§ What is needed:
In the data below, the answer is the run of lines from the line containing "32: (847, 356)" through the line containing "91: (616, 344)", both included; print it exactly and nothing else.

BEGIN

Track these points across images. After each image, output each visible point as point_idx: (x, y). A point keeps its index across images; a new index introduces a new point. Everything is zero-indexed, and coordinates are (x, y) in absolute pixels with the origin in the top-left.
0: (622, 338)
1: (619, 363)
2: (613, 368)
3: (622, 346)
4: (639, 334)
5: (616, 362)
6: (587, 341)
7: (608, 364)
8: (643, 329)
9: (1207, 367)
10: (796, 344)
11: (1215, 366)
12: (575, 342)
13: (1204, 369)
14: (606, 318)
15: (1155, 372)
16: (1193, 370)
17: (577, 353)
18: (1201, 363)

END
BEGIN

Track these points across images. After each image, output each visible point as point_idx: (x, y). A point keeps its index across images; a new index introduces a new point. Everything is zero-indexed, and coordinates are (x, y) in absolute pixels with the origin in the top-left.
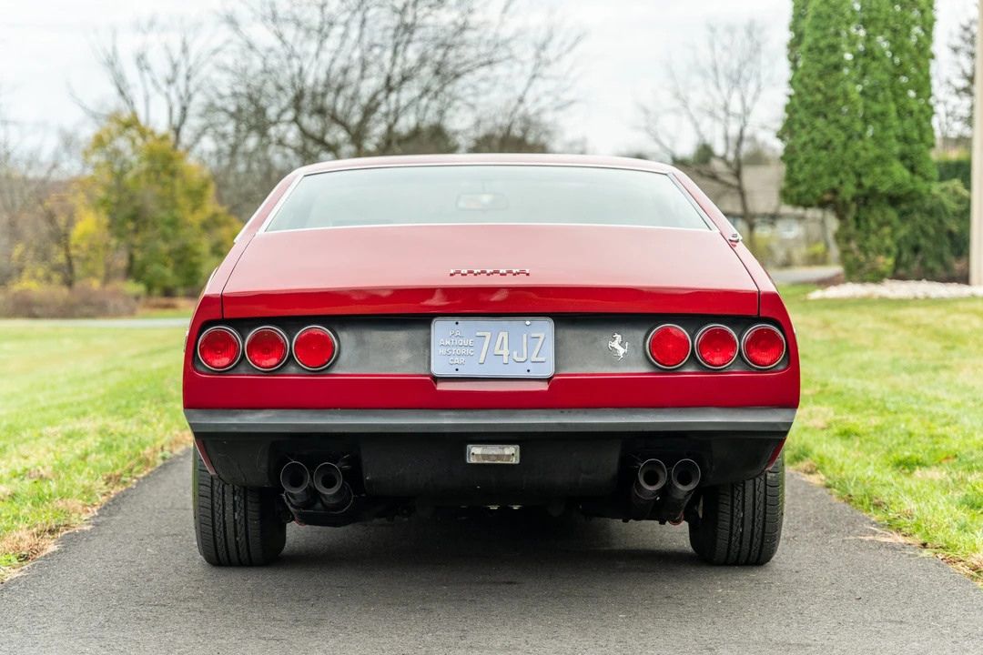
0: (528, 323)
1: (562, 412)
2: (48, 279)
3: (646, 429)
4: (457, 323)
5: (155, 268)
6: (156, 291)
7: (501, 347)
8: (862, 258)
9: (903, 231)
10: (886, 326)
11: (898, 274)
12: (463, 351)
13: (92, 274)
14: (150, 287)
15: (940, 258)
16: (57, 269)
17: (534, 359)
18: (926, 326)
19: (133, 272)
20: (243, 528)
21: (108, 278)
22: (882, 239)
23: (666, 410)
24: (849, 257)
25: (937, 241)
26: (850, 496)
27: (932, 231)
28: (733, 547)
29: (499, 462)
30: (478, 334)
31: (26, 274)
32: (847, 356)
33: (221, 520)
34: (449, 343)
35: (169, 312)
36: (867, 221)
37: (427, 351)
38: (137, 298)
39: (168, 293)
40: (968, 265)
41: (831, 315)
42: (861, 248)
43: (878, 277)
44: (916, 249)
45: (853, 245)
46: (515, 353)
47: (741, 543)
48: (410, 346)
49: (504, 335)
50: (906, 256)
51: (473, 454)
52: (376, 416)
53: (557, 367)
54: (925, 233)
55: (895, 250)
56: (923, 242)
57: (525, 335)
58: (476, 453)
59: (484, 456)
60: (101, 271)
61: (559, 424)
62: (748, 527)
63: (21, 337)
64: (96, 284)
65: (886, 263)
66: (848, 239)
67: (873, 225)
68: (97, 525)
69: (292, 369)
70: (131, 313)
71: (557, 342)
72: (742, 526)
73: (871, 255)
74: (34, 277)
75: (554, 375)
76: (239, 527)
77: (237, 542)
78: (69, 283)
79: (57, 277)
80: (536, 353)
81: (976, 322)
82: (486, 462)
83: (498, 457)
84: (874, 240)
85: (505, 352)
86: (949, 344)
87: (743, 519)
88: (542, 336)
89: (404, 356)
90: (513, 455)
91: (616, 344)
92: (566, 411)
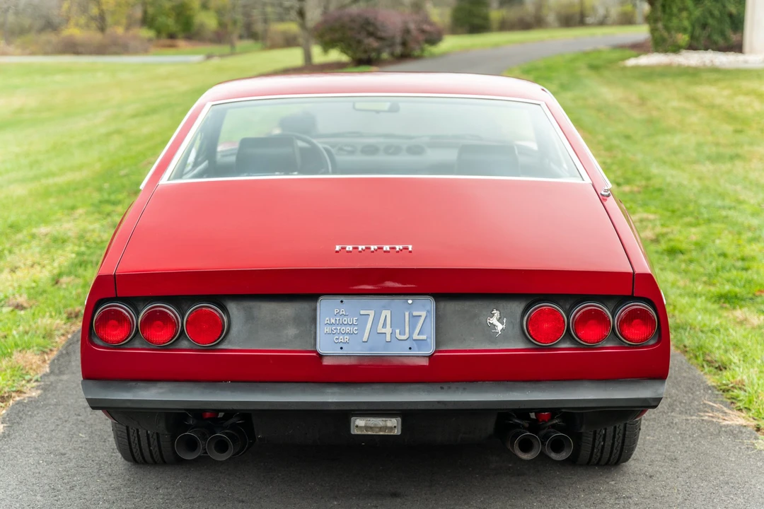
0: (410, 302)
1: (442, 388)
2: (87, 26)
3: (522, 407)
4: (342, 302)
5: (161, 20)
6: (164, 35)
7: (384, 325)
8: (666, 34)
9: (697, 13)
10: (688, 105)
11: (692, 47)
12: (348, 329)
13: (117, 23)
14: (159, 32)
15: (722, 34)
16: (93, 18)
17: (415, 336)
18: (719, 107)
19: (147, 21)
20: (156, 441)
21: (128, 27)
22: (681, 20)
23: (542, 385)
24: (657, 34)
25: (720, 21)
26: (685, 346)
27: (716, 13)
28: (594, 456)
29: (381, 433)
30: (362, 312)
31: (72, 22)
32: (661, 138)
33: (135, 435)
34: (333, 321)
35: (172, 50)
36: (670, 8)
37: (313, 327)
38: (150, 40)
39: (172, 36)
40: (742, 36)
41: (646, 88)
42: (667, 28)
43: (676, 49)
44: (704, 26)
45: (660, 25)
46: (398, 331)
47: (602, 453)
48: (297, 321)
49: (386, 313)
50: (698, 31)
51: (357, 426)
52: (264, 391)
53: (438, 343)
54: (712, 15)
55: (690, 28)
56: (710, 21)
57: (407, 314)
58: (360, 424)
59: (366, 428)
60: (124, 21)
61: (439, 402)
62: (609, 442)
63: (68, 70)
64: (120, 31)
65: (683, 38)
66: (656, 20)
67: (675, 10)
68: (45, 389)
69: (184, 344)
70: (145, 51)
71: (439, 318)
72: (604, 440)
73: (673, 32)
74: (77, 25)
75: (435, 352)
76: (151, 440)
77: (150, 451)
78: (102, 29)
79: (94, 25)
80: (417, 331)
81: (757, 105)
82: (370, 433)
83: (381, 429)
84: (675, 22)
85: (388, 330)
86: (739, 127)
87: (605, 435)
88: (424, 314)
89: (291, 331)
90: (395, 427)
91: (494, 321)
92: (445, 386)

END
BEGIN

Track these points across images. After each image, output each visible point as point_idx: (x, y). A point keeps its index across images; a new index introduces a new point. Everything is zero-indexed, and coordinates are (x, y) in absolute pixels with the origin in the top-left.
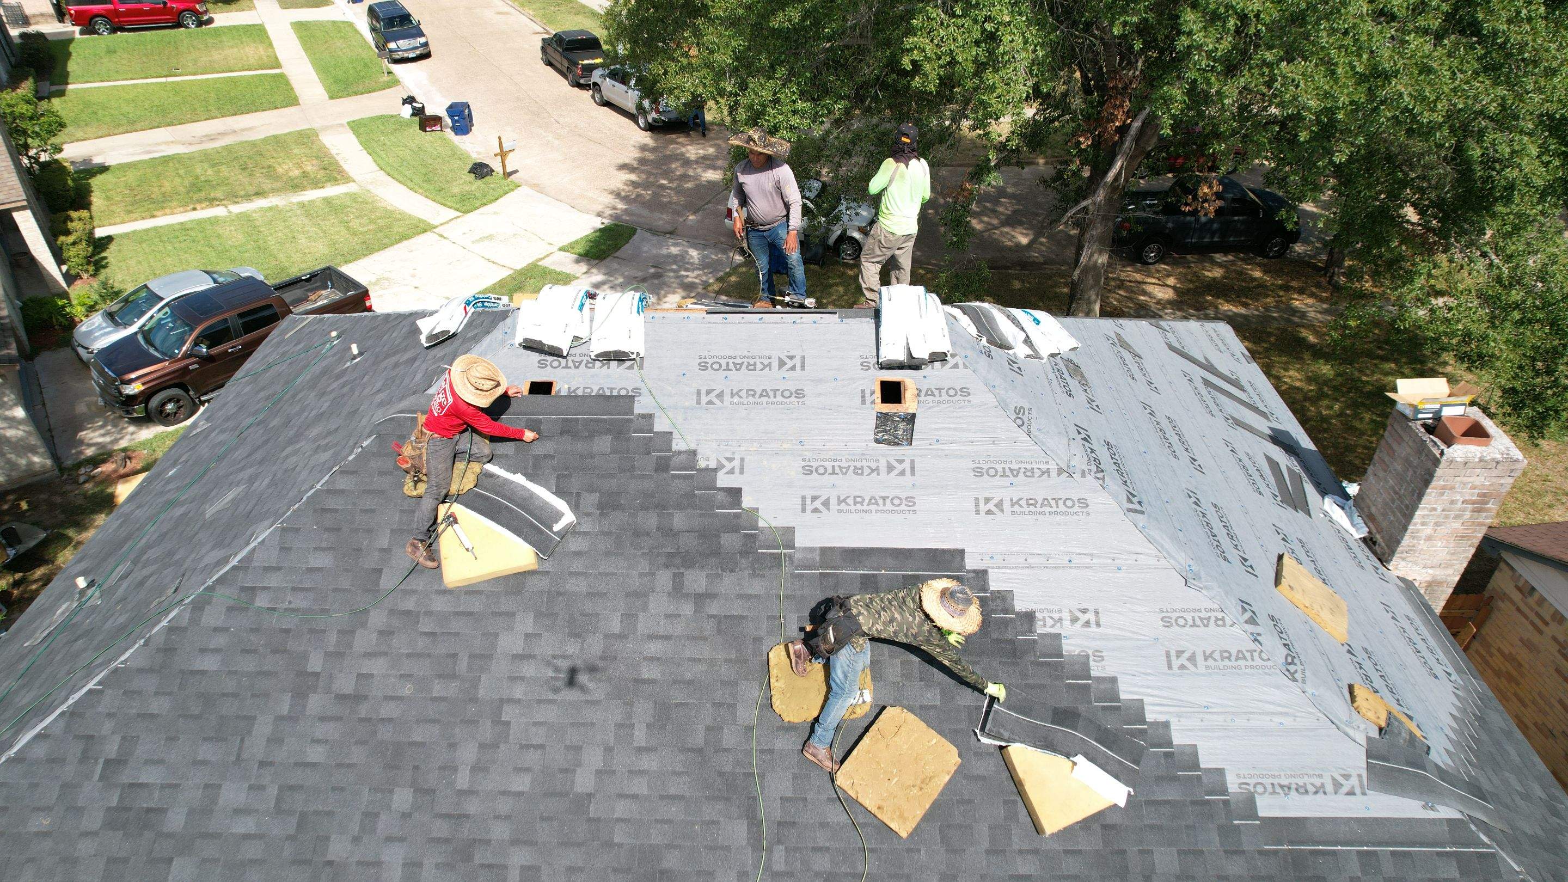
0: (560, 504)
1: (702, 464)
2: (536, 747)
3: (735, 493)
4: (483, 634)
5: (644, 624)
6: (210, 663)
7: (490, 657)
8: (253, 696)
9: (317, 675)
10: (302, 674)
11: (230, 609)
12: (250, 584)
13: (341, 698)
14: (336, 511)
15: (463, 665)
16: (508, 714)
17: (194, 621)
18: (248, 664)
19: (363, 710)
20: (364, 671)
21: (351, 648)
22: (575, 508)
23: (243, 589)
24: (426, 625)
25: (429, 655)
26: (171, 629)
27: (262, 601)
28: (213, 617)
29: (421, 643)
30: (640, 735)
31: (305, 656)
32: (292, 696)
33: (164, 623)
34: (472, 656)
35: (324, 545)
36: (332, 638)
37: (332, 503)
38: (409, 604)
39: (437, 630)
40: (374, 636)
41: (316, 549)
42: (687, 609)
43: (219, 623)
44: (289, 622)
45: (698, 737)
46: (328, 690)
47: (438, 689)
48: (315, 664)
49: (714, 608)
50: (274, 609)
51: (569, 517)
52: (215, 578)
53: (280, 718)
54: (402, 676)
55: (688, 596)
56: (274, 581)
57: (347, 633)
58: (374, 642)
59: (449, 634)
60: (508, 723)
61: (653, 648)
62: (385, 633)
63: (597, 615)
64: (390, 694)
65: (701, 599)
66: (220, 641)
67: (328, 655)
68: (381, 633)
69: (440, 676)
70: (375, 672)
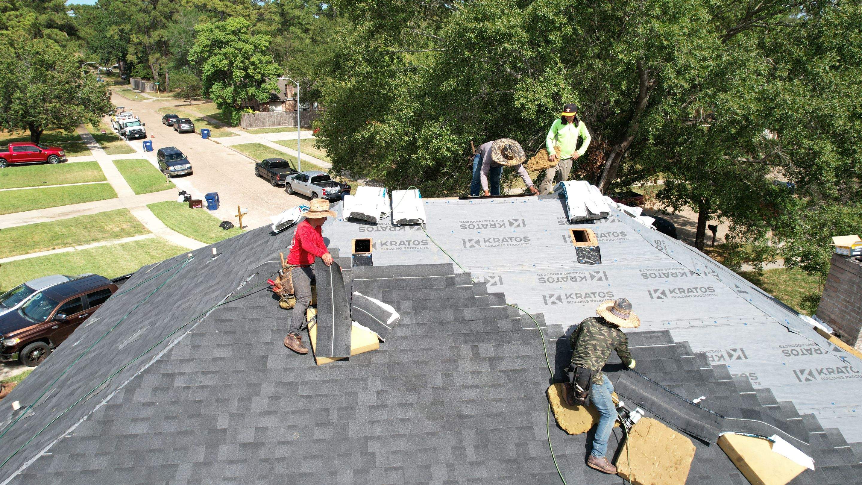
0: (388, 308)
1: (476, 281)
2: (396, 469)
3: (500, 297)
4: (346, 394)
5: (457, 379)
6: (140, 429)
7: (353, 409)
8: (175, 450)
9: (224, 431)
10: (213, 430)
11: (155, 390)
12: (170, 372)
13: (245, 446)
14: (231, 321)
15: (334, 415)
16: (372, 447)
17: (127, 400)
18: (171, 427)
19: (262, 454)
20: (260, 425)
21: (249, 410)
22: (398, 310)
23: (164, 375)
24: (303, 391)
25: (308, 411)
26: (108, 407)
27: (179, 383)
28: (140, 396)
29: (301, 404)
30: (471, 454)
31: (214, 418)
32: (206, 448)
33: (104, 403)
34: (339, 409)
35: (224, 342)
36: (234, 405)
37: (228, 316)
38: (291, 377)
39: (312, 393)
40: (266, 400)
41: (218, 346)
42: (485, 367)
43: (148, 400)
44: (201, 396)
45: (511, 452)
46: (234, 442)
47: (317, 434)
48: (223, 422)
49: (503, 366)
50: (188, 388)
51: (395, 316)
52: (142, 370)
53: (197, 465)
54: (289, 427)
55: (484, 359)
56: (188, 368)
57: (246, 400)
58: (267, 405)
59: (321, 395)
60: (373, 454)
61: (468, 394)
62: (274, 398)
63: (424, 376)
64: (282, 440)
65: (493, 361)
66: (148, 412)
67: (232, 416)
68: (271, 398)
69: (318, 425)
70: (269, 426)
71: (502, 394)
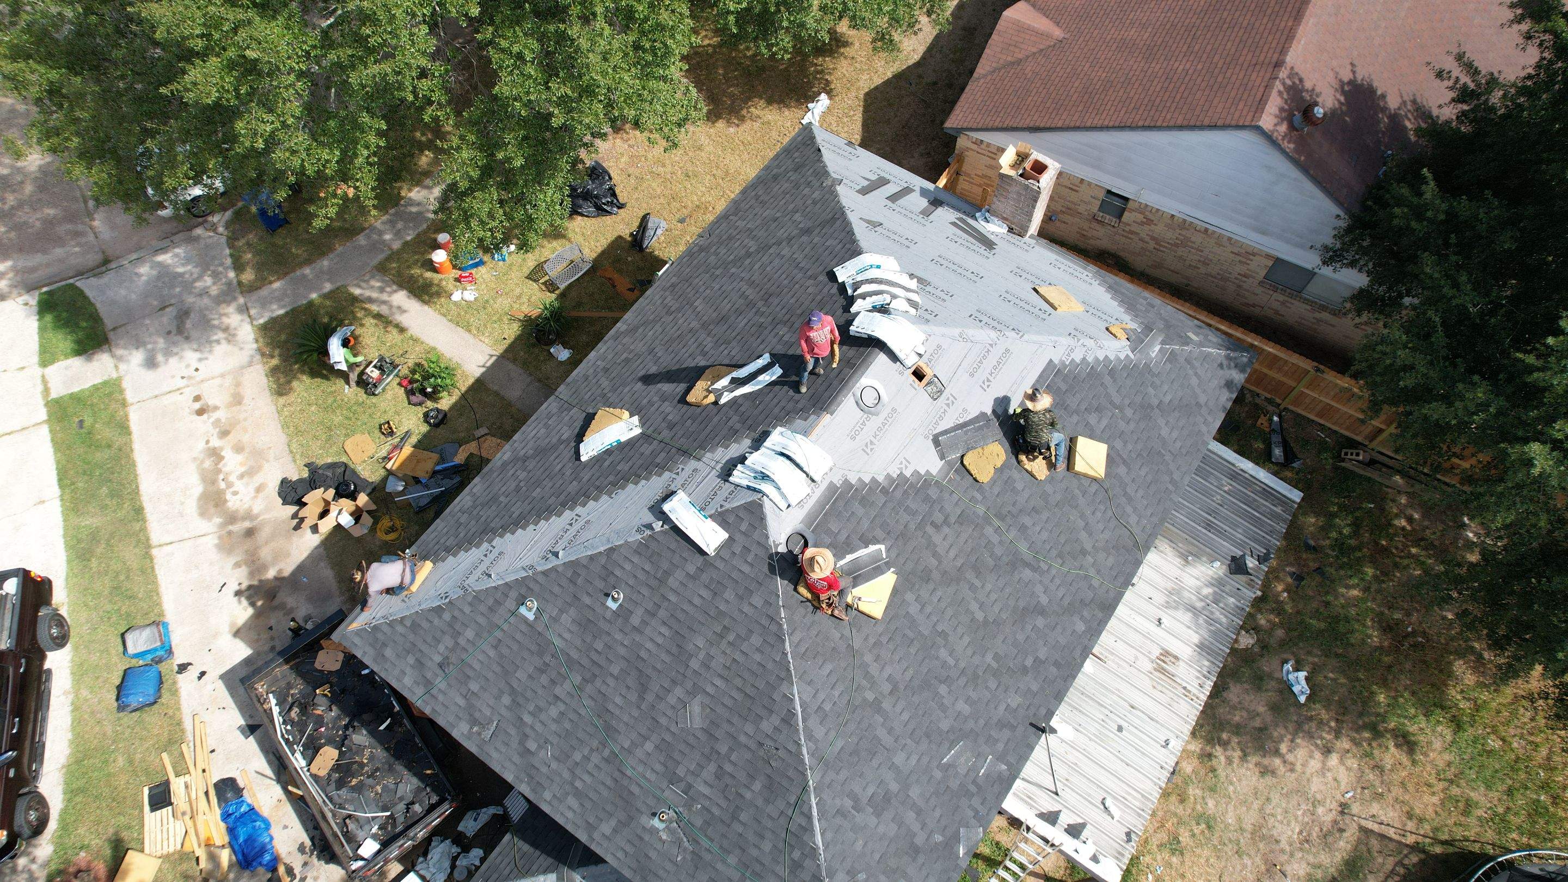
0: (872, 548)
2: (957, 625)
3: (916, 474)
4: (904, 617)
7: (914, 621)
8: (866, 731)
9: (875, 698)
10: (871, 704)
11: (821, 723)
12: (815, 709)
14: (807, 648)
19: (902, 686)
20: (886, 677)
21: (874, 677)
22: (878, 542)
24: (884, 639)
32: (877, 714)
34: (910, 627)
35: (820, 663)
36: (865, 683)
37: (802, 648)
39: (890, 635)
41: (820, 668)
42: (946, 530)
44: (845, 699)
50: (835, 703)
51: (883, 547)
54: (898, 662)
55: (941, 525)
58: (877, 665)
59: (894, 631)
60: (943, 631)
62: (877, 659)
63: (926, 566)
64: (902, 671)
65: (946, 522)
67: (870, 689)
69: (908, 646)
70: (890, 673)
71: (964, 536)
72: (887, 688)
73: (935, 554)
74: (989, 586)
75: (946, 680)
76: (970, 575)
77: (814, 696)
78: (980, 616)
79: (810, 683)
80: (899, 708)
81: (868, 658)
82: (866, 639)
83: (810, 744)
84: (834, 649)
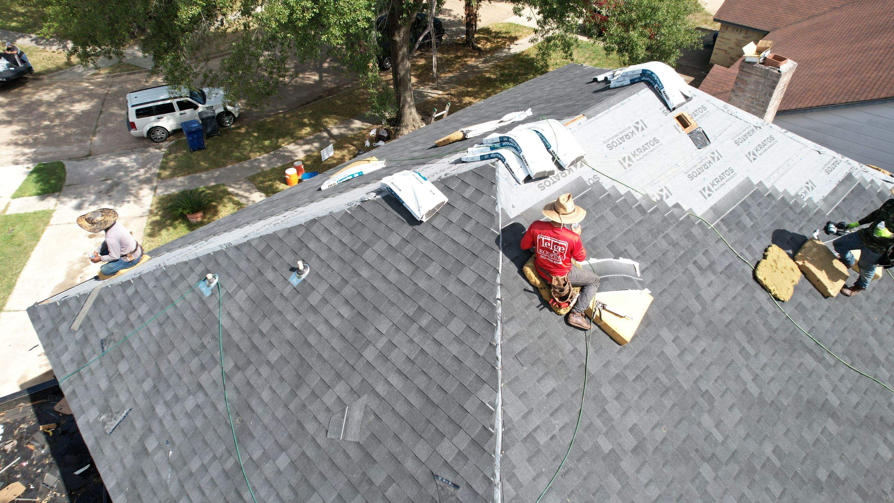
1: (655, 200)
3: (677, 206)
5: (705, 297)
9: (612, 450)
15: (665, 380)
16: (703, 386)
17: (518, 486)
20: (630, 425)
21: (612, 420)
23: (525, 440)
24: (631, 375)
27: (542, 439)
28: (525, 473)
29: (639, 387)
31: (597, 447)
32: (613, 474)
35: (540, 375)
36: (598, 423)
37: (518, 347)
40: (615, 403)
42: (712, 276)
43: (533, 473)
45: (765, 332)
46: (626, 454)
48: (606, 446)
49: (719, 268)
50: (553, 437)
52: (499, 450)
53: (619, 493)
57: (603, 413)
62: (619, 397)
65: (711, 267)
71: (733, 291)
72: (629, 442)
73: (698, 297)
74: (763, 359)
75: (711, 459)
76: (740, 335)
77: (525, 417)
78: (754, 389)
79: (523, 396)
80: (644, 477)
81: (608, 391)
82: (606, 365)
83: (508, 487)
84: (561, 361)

END

§ Output for this task:
32: (847, 356)
33: (221, 520)
34: (449, 343)
35: (169, 312)
36: (867, 221)
37: (427, 351)
38: (137, 298)
39: (168, 293)
40: (968, 265)
41: (831, 315)
42: (861, 248)
43: (878, 277)
44: (916, 249)
45: (853, 245)
46: (515, 353)
47: (741, 543)
48: (410, 346)
49: (504, 335)
50: (906, 256)
51: (473, 454)
52: (376, 416)
53: (557, 367)
54: (925, 233)
55: (895, 250)
56: (923, 242)
57: (525, 335)
58: (476, 453)
59: (484, 456)
60: (101, 271)
61: (559, 424)
62: (748, 527)
63: (21, 337)
64: (96, 284)
65: (886, 263)
66: (848, 239)
67: (873, 225)
68: (97, 525)
69: (292, 369)
70: (131, 313)
71: (557, 342)
72: (742, 526)
73: (871, 255)
74: (34, 277)
75: (554, 375)
76: (239, 527)
77: (237, 542)
78: (69, 283)
79: (57, 277)
80: (536, 353)
81: (976, 322)
82: (486, 462)
83: (498, 457)
84: (874, 240)
85: (505, 352)
86: (949, 344)
87: (743, 519)
88: (542, 336)
89: (404, 356)
90: (513, 455)
91: (616, 344)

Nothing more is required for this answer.